Infinite Lock-In, part 2
What makes cybernetic totalism a religious worldview? And why is that dangerous?
Spiritual Suicide
Winding down my previous reflection, I summarized Jaron Lanier’s quibble over how cybernetic totalists reduce human beings to information:
They “totalize” mind, subjectivity, and experience as merely the emergent properties of nature’s information system. As such, anything transcending information must be non-essential, irrelevant, worthless.
Then, I posited this reduction excludes any idea that we might have a soul.
This may have surprised some readers. “Hang on,” I imagine them saying, “I thought you were an atheist. Didn’t you explain that at length, not too long ago? Now you’re arguing for the idea of the soul?”
I also pointed out I’m agnostic — I don’t claim “there is no god” because I don’t know that and I don’t believe we can know that. But whether there’s a god and whether we have souls are very different questions. Concerns with spirituality and what might happen to us after death are the only similarities. If we do have souls, it doesn’t follow that a god had to endow us with them.
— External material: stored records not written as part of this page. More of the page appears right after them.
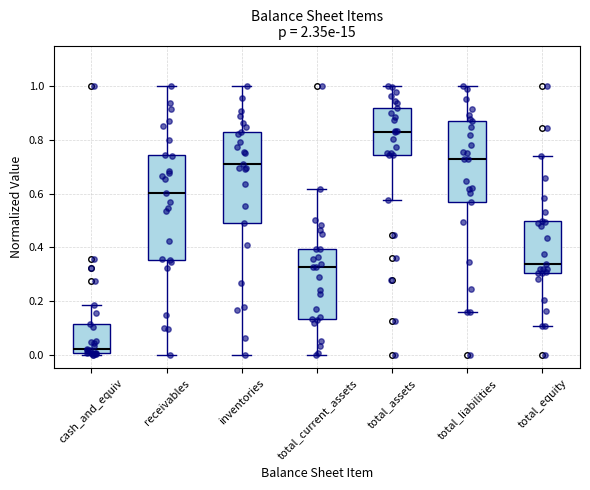

Reading left to right, transcribe this box plot: for each box, give where its median line is, the range the box spans, and where its two whiskers end, as read against the y-axis. The values are not printed on the chart, so give them approximately, as read against the axis.

cash_and_equiv: median 0.02, box 0.00 to 0.12, whiskers 0.00 (just below the box's lower edge) to 0.18
receivables: median 0.60, box 0.36 to 0.74, whiskers 0.00 to 1.00
inventories: median 0.72, box 0.48 to 0.84, whiskers 0.00 to 1.00
total_current_assets: median 0.32, box 0.14 to 0.40, whiskers 0.00 to 0.62
total_assets: median 0.82, box 0.74 to 0.92, whiskers 0.58 to 1.00
total_liabilities: median 0.72, box 0.56 to 0.86, whiskers 0.16 to 1.00
total_equity: median 0.34, box 0.30 to 0.50, whiskers 0.10 to 0.74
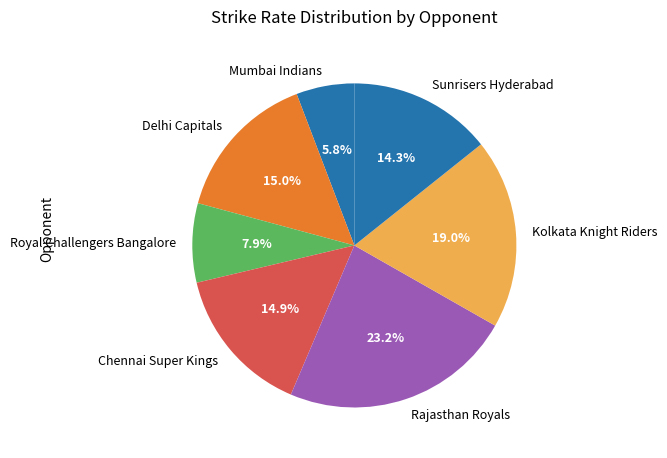

What is the ratio of the value at Sunrisers Hyderabad to the value at Kolkata Knight Riders?

0.8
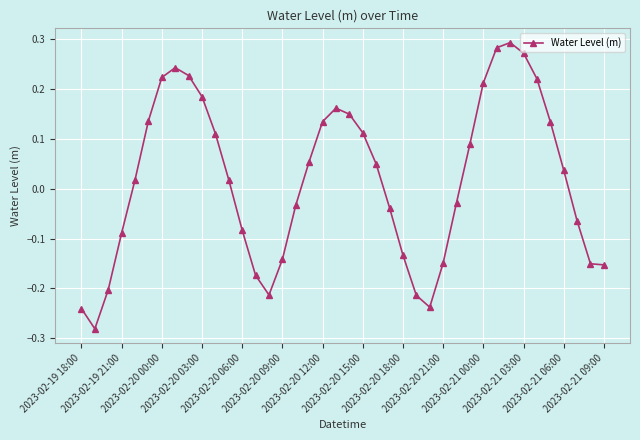

True or false: the data has more than 2 interior local peaks.

True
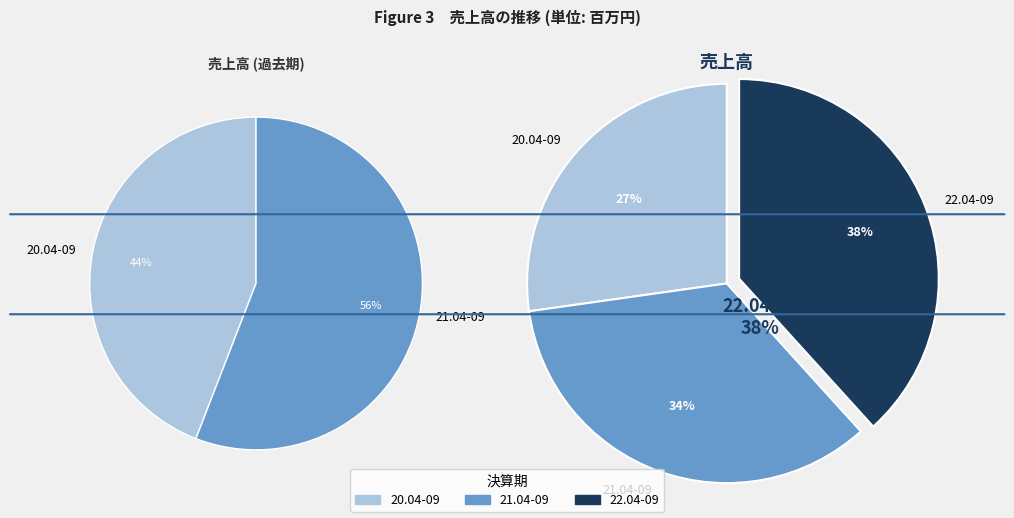

Approximately how many times larger is the value at 20.04-09 compared to 21.04-09?

0.8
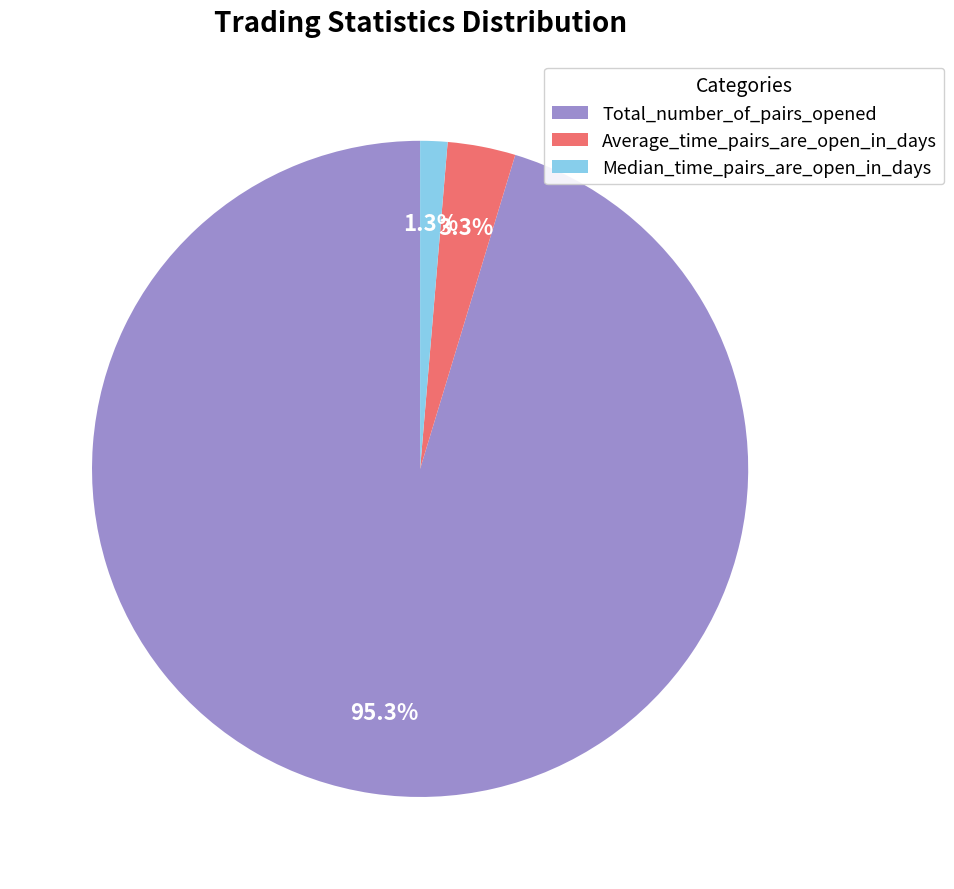

To the nearest percent, what is the combined percentage of Median_time_pairs_are_open_in_days and Average_time_pairs_are_open_in_days?

5%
Just what we have — what “soul” might be — is a question of definition with many possible answers.
I’m not going down that rabbit hole. It’s an interesting one, but it’s far afield from the subject at hand.
I only ponder what cybernetic totalism might mean for the soul, if such a thing exists, to steer us to a more relevant and revealing question: “Whose perspective is the most religious — the cybernetic totalists or their naysayers, such as Lanier?”
Lanier’s critics accuse him of sentimentalism at best and of impeding progress with reactionary religiosity at worst. They scoff at talk of “the ineffable.” As MIT professor emeritus Rodney Brooks wrote in his response, “I’ll take the null hypothesis. We are machines until proven otherwise, rather than just wished otherwise.”
Just like scientists and politicians, technologists have no right to assume the answers to spiritual questions on behalf of everyone else.